Hochkanschill (HKS):
Besteht aus dicht gepackten sowie ineinander geschachtelten Einzelklappen der Muschel Mya arenaria die mit ihrer langen Achse mehr oder weniger vertikal steht (Abb. 1, 2, 6 & 9). Die Lagerungsbasis wird aus horizontal und konkav lagernden Klappen gebildet. Unter guten Wetterbedingungen mit relativ normalen Seegang stapeln sich immer mehr Klappen ineinander, so dass aufgrund ihrer schüsselförmigen Form, diese sich gegenseitig abstützten und sich schließlich in eine fächerartige, vertikale Position bringen (Abb. 14 & 16). Die Klappen stehen aufrecht und weichen mit ihrer Längsachse ca. 90° aus der horizontalen Lage ab.
Pflasterlagerung:
Einzelklappen liegen mit ihrer konvexen Seite nach oben zeigend auf der Sedimentoberfläche nebeneinander ohne sich gegenseitig zu berühren (Abb. 11).
Imbrikationslagerung:
Die Klappen lagern mit dem Wirbel nach oben zeigend dachziegelartig übereinander und bilden ein fischschuppenartiges Muster (Abb. 12).
Vertikal gepackte Chips:
Diese Schichten können einige cm Mächtig sein und bestehen aus starren, überwiegend konzentrisch angeordneten Schalenbruchstücken (Hauptsächlich Fragmente von Mya und Macoma Schalen). Die Verbreitung dieser Chips beschränkt sich nur auf die Oberfläche der HKS -Bänke. Der Durchmesser der Fragmente beträgt nicht mehr als 2 cm (Abb. 13).

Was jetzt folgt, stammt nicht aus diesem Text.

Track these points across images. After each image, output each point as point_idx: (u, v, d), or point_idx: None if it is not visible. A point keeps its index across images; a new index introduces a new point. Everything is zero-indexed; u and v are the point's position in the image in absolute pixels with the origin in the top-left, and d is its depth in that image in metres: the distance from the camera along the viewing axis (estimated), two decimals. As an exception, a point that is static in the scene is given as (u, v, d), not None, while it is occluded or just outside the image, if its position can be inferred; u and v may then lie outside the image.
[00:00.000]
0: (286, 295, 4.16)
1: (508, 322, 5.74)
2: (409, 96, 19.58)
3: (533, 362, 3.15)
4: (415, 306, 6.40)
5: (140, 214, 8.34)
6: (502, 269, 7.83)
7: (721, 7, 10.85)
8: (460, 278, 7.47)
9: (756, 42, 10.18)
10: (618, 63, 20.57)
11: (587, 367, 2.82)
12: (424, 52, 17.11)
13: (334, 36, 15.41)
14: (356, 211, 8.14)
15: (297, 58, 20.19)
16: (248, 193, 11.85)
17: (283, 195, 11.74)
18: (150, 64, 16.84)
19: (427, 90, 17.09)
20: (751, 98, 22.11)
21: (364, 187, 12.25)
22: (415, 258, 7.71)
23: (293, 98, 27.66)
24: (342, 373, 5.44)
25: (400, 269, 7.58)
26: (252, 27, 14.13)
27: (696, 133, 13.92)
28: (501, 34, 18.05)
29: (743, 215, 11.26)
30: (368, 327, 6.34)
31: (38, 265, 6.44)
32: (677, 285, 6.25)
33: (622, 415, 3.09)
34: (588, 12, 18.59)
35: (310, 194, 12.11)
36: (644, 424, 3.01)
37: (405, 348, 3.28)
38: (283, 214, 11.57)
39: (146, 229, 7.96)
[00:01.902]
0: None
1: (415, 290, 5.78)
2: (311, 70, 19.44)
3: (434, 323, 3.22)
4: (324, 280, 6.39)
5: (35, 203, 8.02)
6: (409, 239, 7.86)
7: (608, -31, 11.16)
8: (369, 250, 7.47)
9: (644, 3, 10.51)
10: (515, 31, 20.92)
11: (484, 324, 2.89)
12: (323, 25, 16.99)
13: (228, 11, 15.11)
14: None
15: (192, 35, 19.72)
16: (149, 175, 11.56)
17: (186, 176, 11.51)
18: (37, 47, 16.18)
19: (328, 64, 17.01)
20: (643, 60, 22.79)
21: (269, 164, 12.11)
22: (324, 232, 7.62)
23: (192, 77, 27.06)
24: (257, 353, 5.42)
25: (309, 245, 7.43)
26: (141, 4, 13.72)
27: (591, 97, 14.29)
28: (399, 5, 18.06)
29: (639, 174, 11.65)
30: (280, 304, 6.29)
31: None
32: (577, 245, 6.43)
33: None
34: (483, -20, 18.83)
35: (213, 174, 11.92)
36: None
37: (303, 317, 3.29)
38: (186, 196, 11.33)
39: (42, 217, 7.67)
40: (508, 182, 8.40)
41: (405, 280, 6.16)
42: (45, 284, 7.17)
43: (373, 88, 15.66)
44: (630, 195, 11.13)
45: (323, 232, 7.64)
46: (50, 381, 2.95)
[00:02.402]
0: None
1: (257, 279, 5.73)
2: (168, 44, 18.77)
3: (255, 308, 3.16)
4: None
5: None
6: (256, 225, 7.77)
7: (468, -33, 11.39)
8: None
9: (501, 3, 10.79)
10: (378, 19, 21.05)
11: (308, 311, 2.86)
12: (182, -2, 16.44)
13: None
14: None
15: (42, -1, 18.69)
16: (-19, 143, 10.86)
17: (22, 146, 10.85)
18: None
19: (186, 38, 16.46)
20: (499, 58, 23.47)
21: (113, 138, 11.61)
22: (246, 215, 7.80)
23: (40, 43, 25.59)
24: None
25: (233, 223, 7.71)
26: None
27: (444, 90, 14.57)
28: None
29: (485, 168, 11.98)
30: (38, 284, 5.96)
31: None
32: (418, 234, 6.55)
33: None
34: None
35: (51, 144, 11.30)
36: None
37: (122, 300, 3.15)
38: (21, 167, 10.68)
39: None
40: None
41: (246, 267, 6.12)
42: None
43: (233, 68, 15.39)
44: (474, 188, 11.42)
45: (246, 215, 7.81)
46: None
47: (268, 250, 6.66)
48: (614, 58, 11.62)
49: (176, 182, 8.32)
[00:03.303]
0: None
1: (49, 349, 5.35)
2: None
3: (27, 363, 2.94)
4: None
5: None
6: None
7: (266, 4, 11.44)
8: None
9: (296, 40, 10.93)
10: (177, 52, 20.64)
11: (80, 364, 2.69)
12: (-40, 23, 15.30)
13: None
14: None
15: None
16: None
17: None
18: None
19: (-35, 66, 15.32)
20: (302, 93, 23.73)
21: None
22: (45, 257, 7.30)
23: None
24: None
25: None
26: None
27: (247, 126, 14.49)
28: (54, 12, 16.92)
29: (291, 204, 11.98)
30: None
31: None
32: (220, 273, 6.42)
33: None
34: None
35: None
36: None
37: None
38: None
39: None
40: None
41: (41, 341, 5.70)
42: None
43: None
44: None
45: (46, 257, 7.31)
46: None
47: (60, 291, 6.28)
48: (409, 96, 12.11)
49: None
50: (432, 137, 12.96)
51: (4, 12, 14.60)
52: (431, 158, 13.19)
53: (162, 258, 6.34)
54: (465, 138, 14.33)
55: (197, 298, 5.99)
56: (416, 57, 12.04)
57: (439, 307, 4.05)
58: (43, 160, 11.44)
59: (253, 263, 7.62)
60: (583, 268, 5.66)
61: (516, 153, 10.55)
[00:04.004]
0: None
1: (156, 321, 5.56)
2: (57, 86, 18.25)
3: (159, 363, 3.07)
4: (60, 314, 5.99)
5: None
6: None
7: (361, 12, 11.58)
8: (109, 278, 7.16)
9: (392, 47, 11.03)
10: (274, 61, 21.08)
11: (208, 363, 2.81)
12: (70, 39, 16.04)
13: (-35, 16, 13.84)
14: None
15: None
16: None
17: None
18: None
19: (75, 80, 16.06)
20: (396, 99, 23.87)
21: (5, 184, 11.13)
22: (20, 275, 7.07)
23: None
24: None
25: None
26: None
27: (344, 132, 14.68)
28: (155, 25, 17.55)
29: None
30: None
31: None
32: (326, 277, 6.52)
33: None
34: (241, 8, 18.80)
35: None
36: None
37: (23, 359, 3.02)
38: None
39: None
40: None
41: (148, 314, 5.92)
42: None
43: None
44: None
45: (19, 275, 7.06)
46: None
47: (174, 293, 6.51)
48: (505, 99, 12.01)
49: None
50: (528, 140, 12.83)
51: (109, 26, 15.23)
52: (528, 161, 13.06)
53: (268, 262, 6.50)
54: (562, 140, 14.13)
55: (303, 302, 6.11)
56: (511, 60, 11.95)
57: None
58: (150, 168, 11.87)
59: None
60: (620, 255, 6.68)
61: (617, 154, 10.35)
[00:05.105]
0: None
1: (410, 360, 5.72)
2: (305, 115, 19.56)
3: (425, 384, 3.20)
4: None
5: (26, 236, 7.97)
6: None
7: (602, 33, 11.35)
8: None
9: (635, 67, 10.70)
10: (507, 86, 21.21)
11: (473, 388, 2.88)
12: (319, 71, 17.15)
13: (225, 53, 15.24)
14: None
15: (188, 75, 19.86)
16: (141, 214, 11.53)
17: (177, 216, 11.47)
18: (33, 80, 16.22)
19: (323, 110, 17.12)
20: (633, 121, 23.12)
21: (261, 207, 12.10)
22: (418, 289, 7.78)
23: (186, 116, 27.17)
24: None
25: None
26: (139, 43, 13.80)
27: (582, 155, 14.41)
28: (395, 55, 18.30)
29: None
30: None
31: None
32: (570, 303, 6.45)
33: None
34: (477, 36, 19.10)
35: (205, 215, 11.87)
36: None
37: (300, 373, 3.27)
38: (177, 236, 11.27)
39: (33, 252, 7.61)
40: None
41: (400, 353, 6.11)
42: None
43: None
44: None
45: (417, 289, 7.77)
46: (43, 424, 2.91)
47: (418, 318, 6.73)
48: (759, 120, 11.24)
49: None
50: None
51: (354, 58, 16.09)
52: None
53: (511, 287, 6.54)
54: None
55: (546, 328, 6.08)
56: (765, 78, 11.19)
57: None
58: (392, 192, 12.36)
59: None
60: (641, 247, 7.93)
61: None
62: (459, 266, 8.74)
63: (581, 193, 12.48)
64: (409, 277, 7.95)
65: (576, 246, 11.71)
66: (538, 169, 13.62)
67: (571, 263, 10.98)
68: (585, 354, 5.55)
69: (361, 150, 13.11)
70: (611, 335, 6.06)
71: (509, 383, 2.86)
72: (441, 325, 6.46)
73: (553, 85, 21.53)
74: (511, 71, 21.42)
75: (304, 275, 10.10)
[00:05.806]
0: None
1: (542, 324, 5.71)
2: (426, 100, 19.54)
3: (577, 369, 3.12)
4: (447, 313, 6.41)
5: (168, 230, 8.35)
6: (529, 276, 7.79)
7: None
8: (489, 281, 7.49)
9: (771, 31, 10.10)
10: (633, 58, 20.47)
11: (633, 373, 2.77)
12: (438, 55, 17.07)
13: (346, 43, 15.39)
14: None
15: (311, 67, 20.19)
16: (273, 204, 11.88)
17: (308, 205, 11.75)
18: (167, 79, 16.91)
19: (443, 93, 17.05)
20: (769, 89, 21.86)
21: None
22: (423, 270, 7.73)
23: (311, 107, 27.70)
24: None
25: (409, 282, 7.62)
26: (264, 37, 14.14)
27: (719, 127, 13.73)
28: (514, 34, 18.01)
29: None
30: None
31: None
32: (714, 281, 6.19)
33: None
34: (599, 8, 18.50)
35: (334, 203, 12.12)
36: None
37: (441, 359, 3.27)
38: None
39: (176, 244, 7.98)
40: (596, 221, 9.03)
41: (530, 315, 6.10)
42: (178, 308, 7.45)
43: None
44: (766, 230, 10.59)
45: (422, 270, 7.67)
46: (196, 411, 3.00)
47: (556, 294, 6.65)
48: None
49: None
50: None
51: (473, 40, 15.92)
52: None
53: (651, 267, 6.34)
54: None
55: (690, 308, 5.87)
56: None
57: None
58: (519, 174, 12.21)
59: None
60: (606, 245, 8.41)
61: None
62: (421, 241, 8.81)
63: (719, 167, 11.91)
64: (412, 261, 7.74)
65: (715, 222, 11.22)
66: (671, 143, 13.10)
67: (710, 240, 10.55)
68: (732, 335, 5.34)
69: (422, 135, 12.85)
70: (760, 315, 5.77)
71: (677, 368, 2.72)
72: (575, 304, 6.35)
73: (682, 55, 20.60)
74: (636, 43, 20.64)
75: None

Konzentrisch, Rosettenartige Muster von HKS:
HKS- Flächen sowie Chips- Areale können rosettenartig und konzentrisch angeordnet sein. Dabei lagern sich die Komponenten anfänglich um einzelne Schalenbündel herum (Abb. 13, 14 & 16).
Luftbildanalysen
Um einen Eindruck über die zeitliche Veränderung sowie der Verbreitung der HKS- Vorkommen zu erhalten werden Luftbildserien aus unterschiedlichen Jahren untersucht.
Von 1996 bis ins Jahr 2004 hat sich die räumliche Ausdehnung der HKS- Vorkommen um das 5 -fache erhöht (Abb. 17). Kurzfristiger Transport sowie Ablagerung des Schalenmaterials haben innerhalb nur eines Sommers einen ca. 4 Jahre alten Durchbruch, innerhalb der HKS- Bank, komplett „repariert“ (Abb. 10).